*Information supplied:*
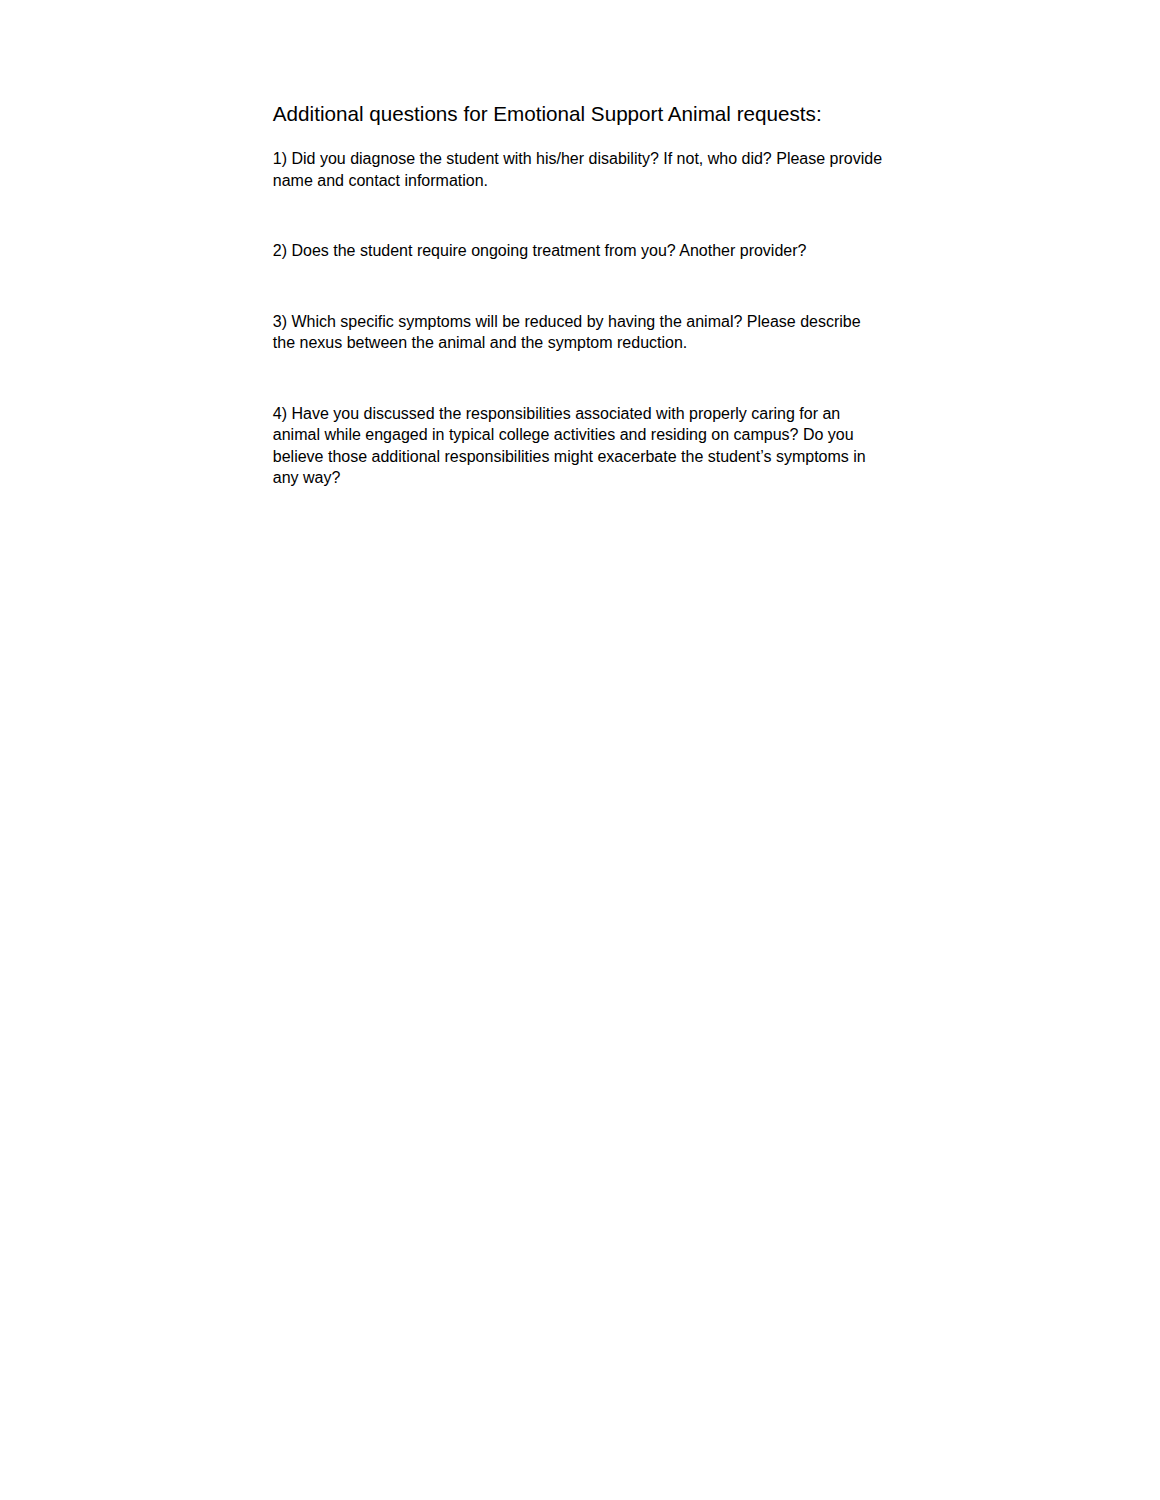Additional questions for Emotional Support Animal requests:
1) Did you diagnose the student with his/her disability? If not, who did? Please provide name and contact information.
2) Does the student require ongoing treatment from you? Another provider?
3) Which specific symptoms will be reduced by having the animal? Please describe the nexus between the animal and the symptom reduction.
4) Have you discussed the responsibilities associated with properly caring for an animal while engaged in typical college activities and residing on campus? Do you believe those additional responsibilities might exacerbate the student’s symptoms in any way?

==

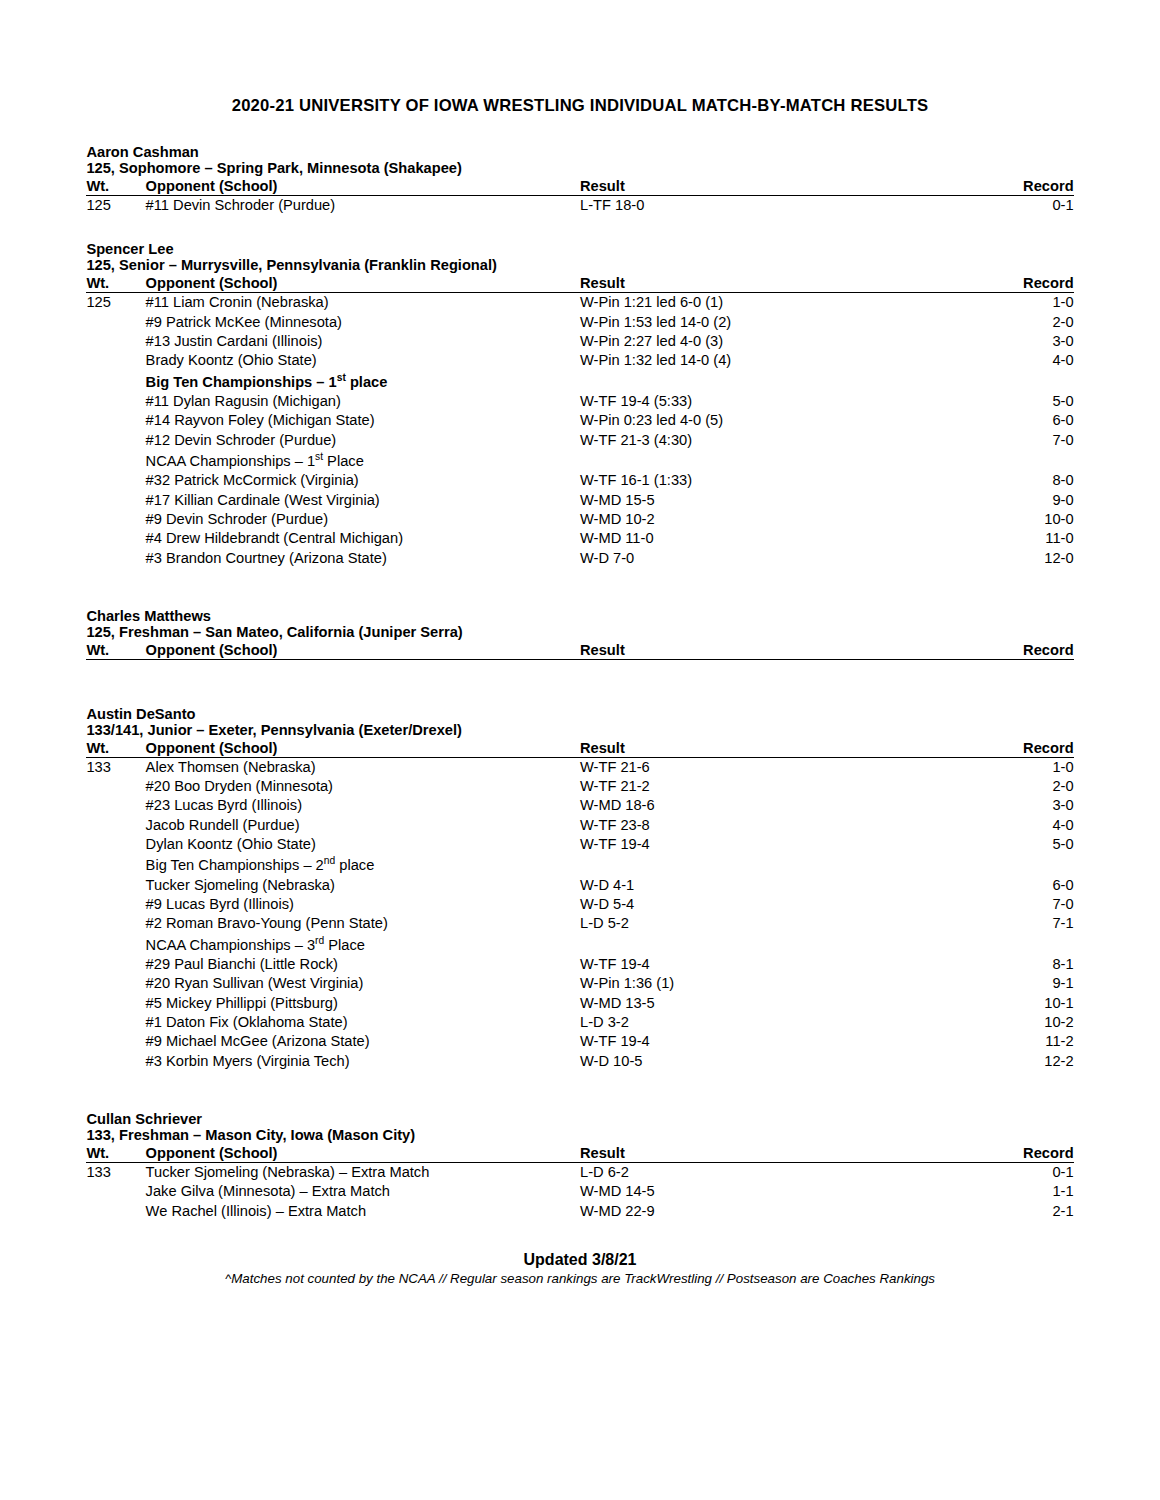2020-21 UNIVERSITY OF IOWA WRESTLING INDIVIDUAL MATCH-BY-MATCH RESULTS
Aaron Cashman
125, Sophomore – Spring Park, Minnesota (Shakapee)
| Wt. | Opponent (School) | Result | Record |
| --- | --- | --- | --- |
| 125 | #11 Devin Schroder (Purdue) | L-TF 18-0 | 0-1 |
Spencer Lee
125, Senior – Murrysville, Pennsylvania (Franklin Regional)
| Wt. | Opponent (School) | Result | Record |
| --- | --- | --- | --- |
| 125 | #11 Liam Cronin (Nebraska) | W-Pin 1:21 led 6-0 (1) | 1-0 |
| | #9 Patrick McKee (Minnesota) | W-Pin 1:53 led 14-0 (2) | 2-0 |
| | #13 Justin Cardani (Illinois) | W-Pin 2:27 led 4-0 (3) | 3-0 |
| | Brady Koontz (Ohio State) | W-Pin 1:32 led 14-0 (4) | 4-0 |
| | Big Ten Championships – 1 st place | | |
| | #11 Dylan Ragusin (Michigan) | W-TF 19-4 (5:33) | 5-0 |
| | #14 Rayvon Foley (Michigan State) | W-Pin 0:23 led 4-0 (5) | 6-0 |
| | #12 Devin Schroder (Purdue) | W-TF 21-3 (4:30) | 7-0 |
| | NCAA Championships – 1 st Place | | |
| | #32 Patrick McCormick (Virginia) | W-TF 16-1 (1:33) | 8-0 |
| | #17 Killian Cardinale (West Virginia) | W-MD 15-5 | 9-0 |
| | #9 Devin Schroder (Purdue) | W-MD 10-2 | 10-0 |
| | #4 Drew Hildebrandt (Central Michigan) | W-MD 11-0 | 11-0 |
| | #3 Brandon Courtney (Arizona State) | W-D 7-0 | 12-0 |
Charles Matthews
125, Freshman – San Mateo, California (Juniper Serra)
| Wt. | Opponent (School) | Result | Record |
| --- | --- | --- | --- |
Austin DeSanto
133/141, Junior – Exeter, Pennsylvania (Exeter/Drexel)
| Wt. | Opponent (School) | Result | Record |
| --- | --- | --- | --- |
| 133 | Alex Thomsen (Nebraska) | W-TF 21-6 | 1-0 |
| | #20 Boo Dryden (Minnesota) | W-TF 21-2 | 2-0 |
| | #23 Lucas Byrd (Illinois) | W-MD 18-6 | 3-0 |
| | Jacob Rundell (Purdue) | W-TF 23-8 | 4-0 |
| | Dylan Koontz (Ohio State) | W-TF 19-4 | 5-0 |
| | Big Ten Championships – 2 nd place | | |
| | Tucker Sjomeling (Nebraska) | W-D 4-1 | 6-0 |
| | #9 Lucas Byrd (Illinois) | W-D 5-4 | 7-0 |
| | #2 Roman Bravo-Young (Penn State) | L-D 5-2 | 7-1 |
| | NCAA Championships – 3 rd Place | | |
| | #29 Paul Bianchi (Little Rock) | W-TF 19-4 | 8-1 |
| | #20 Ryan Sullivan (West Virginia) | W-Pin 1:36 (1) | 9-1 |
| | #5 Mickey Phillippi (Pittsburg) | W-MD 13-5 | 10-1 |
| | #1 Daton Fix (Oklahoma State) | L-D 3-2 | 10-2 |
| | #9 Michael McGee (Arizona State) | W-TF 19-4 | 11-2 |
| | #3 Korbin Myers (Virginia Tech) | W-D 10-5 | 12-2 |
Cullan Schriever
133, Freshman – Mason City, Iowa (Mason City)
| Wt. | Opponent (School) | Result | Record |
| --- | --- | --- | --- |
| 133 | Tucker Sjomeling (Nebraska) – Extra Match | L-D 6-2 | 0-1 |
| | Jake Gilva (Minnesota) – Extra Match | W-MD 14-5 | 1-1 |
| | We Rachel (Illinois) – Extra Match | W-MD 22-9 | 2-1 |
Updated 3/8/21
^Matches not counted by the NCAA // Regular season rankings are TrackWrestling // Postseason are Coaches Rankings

*Task to complete:*
Skipping every picture, transcribe exactly the lines above from the one containing "Additional questions for" through the one containing "4) Have you", both included.

*Result of this exercise:*
Additional questions for Emotional Support Animal requests:
1) Did you diagnose the student with his/her disability? If not, who did? Please provide name and contact information.
2) Does the student require ongoing treatment from you? Another provider?
3) Which specific symptoms will be reduced by having the animal? Please describe the nexus between the animal and the symptom reduction.
4) Have you discussed the responsibilities associated with properly caring for an animal while engaged in typical college activities and residing on campus? Do you believe those additional responsibilities might exacerbate the student’s symptoms in any way?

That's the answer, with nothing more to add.